▶ [Given data]:
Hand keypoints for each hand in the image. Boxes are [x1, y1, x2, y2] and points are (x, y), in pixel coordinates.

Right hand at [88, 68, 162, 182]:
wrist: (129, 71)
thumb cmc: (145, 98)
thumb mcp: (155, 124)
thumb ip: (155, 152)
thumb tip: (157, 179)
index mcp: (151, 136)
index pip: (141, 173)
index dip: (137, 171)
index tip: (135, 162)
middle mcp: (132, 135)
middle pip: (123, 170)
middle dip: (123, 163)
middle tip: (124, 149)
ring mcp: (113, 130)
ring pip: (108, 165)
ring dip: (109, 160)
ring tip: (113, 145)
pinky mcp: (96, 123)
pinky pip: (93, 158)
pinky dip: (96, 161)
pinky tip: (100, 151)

* * *

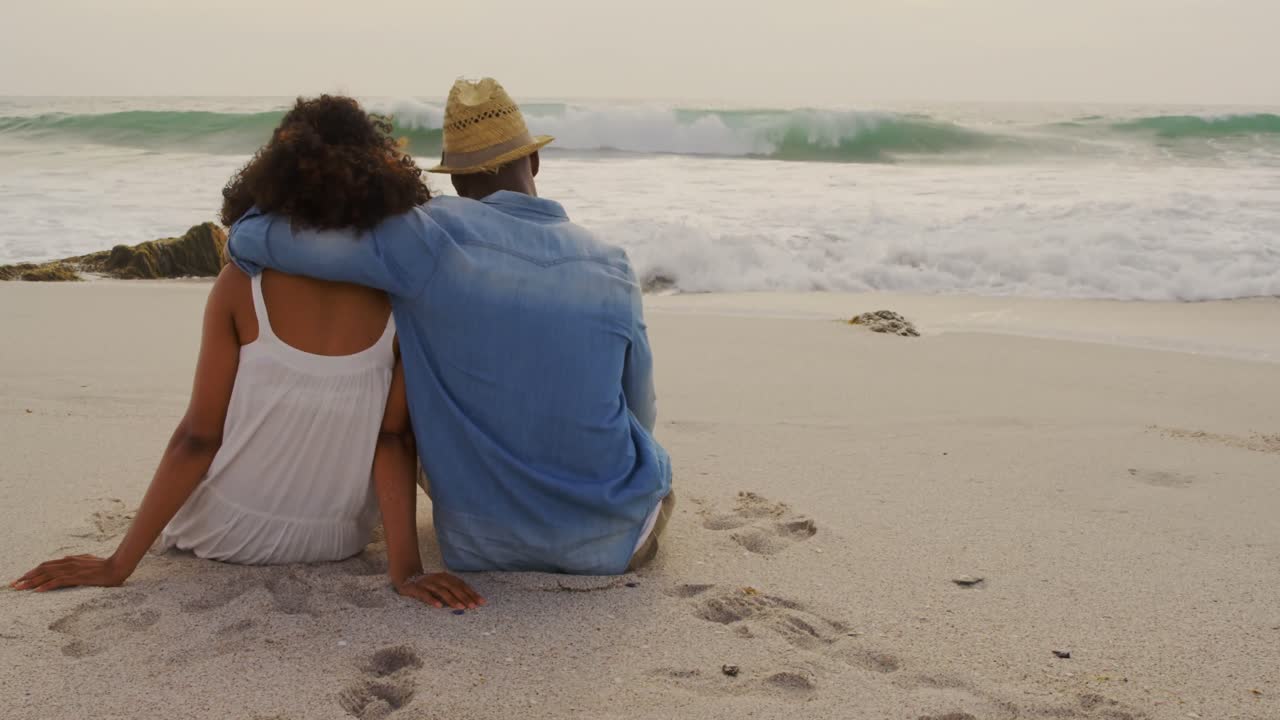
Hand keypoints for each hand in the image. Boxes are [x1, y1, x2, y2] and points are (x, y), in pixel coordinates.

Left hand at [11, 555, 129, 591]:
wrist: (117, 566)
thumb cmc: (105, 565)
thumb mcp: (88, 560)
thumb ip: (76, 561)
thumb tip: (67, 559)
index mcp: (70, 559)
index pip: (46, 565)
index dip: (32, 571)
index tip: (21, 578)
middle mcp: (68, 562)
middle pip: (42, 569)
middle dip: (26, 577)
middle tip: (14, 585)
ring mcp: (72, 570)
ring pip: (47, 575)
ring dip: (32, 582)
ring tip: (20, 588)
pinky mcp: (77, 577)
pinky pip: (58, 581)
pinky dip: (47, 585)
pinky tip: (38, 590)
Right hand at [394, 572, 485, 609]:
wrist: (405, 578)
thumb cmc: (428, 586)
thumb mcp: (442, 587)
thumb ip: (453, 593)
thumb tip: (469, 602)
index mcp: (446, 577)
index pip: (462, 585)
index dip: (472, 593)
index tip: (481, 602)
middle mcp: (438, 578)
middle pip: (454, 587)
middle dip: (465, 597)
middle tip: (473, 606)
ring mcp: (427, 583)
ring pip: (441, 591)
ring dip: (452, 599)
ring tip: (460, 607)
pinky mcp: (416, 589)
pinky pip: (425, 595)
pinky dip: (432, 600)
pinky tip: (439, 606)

▶ [What the exercise asks]: Taking the entries above, write out exactly each line from the one holding "ring pip: (47, 575)" to the one holding "pinky tip: (439, 606)", both included, and stop there.

▶ [Exercise response]:
ring pip: (47, 575)
ring dip: (32, 582)
ring tip: (20, 588)
pinky mcp: (77, 577)
pinky pip: (58, 581)
pinky dip: (47, 585)
pinky tip: (38, 590)
Right hand at [394, 572, 485, 609]:
wrist: (405, 578)
thumb cmc: (428, 586)
thumb mcp: (442, 587)
thumb ip: (453, 593)
thumb tip: (469, 602)
index mcp: (446, 577)
index pip: (462, 585)
index dip: (472, 593)
index tip: (481, 602)
middle mcp: (438, 578)
middle pip: (454, 587)
middle dip: (465, 597)
middle tip: (473, 606)
ring mcp: (427, 583)
ring pip: (441, 591)
ring dip: (452, 599)
ring tip: (460, 607)
pinky mcp: (416, 589)
pinky pip: (425, 595)
pinky dip: (432, 600)
pinky tip: (439, 606)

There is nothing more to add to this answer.